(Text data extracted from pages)
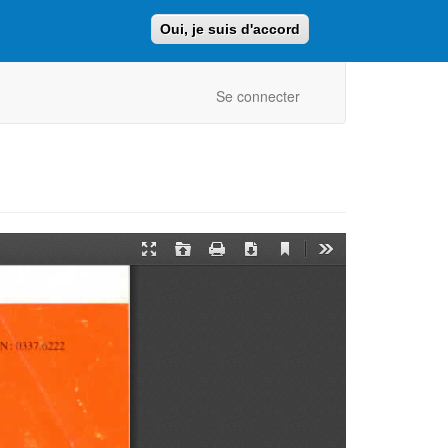
Oui, je suis d'accord
Faire un don
Retour au site ajcf.fr
Se connecter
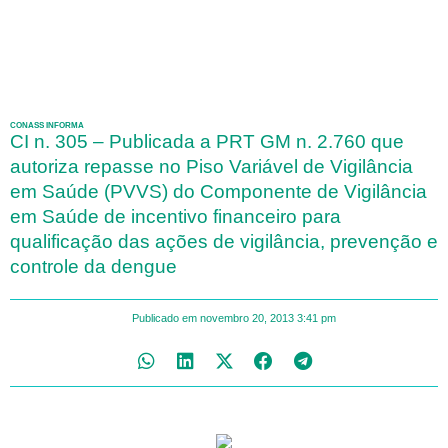
CONASS INFORMA
CI n. 305 – Publicada a PRT GM n. 2.760 que
autoriza repasse no Piso Variável de Vigilância
em Saúde (PVVS) do Componente de Vigilância
em Saúde de incentivo financeiro para
qualificação das ações de vigilância, prevenção e
controle da dengue
Publicado em
novembro 20, 2013
3:41 pm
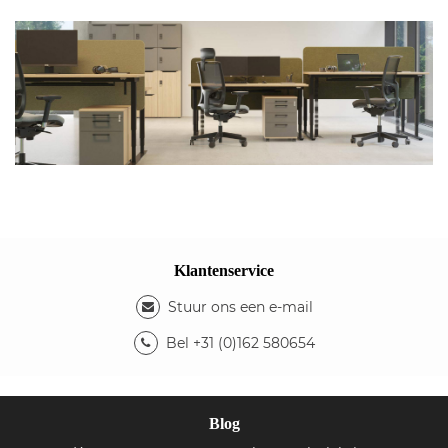
Klantenservice
Stuur ons een e-mail
Bel +31 (0)162 580654
Blog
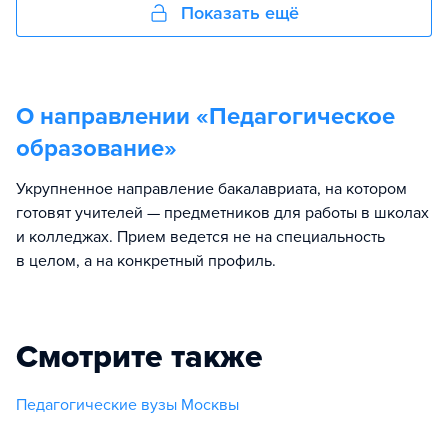
Показать ещё
О направлении «
Педагогическое
образование
»
Укрупненное направление бакалавриата, на котором
готовят учителей — предметников для работы в школах
и колледжах. Прием ведется не на специальность
в целом, а на конкретный профиль.
Смотрите также
Педагогические вузы Москвы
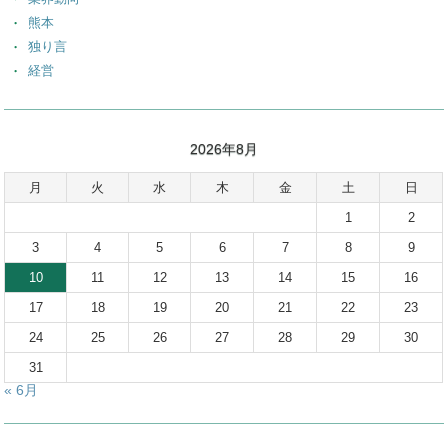
熊本
独り言
経営
2026年8月
月
火
水
木
金
土
日
1
2
3
4
5
6
7
8
9
10
11
12
13
14
15
16
17
18
19
20
21
22
23
24
25
26
27
28
29
30
31
« 6月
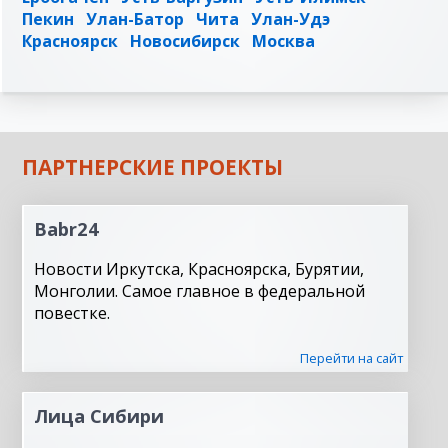
Пекин
Улан-Батор
Чита
Улан-Удэ
Красноярск
Новосибирск
Москва
ПАРТНЕРСКИЕ ПРОЕКТЫ
Babr24
Новости Иркутска, Красноярска, Бурятии,
Монголии. Самое главное в федеральной
повестке.
Перейти на сайт
Лица Сибири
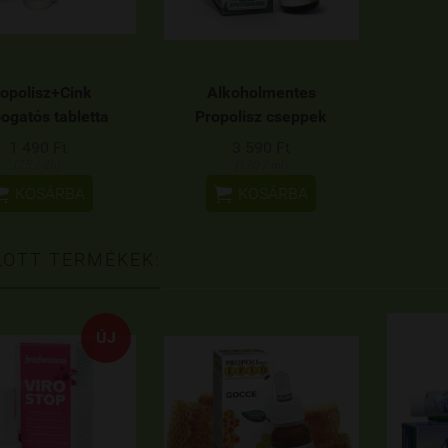
opolisz+Cink
Alkoholmentes
ogatós tabletta
Propolisz cseppek
1 490 Ft
3 590 Ft
(75 / db)
(120 / ml)


KOSÁRBA
KOSÁRBA
LOTT TERMÉKEK:
ÚJ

Assigned task: Write out the text of every one of the records above word for word, line by line, and leave the pictures out of your answer.

Finished exercise:
Oui, je suis d'accord
Faire un don
Retour au site ajcf.fr
Se connecter
CONASS INFORMA
CI n. 305 – Publicada a PRT GM n. 2.760 que
autoriza repasse no Piso Variável de Vigilância
em Saúde (PVVS) do Componente de Vigilância
em Saúde de incentivo financeiro para
qualificação das ações de vigilância, prevenção e
controle da dengue
Publicado em
novembro 20, 2013
3:41 pm
Klantenservice
Stuur ons een e-mail
Bel +31 (0)162 580654
Blog
Показать ещё
О направлении «
Педагогическое
образование
»
Укрупненное направление бакалавриата, на котором
готовят учителей — предметников для работы в школах
и колледжах. Прием ведется не на специальность
в целом, а на конкретный профиль.
Смотрите также
Педагогические вузы Москвы
熊本
独り言
経営
2026年8月
月
火
水
木
金
土
日
1
2
3
4
5
6
7
8
9
10
11
12
13
14
15
16
17
18
19
20
21
22
23
24
25
26
27
28
29
30
31
« 6月
Пекин
Улан-Батор
Чита
Улан-Удэ
Красноярск
Новосибирск
Москва
ПАРТНЕРСКИЕ ПРОЕКТЫ
Babr24
Новости Иркутска, Красноярска, Бурятии,
Монголии. Самое главное в федеральной
повестке.
Перейти на сайт
Лица Сибири
opolisz+Cink
Alkoholmentes
ogatós tabletta
Propolisz cseppek
1 490 Ft
3 590 Ft
(75 / db)
(120 / ml)


KOSÁRBA
KOSÁRBA
LOTT TERMÉKEK:
ÚJ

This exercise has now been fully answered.